• **Prompt**: Copy the records below exactly, but leave out any picture they contain.

• **Dataset records**:
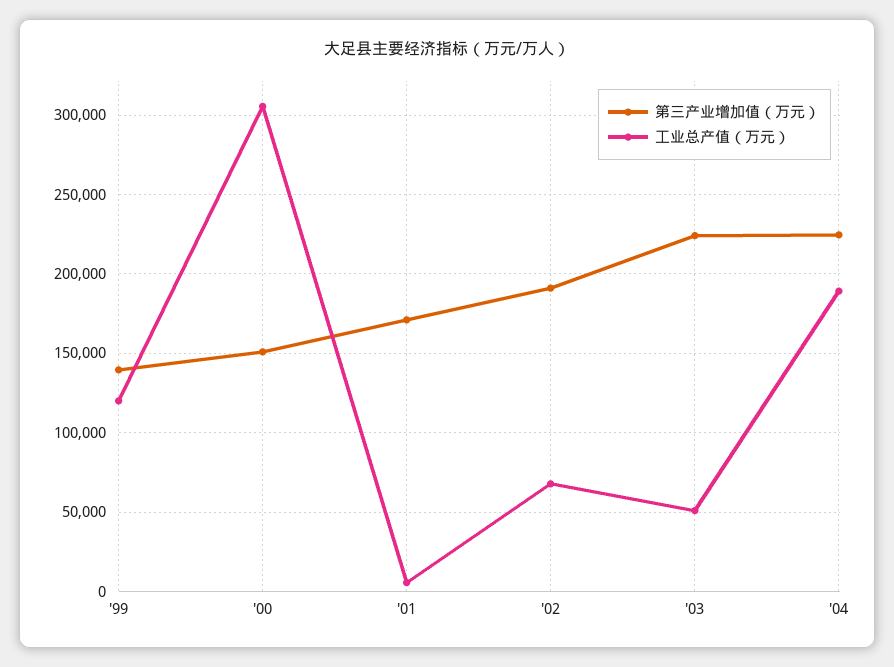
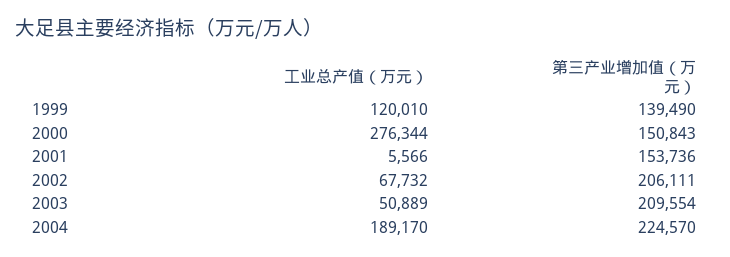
工业总产值（万元）, '00: 305000 -> 276344
第三产业增加值（万元）, '01: 170000 -> 153736
第三产业增加值（万元）, '02: 190000 -> 206111
第三产业增加值（万元）, '03: 225000 -> 209554

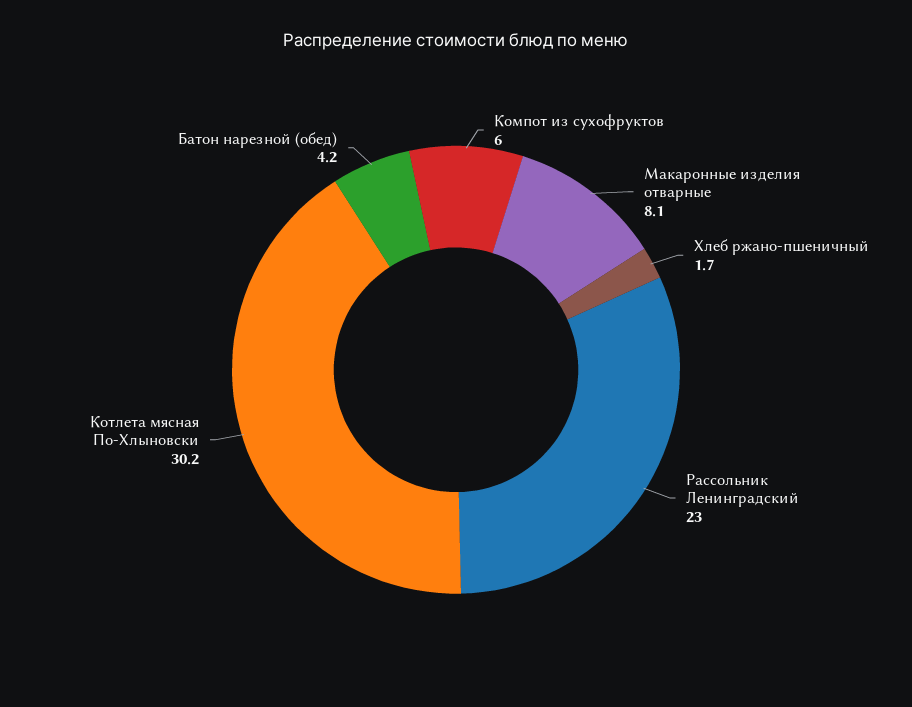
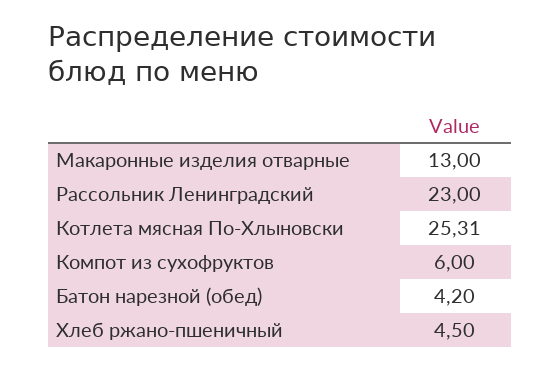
Макаронные изделия отварные: 8.1 -> 13
Хлеб ржано-пшеничный: 1.7 -> 4.5
Котлета мясная По-Хлыновски: 30.2 -> 25.31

• **Finished task**:
工业总产值（万元）, '00: 305000 -> 276344
第三产业增加值（万元）, '01: 170000 -> 153736
第三产业增加值（万元）, '02: 190000 -> 206111
第三产业增加值（万元）, '03: 225000 -> 209554

Макаронные изделия отварные: 8.1 -> 13
Хлеб ржано-пшеничный: 1.7 -> 4.5
Котлета мясная По-Хлыновски: 30.2 -> 25.31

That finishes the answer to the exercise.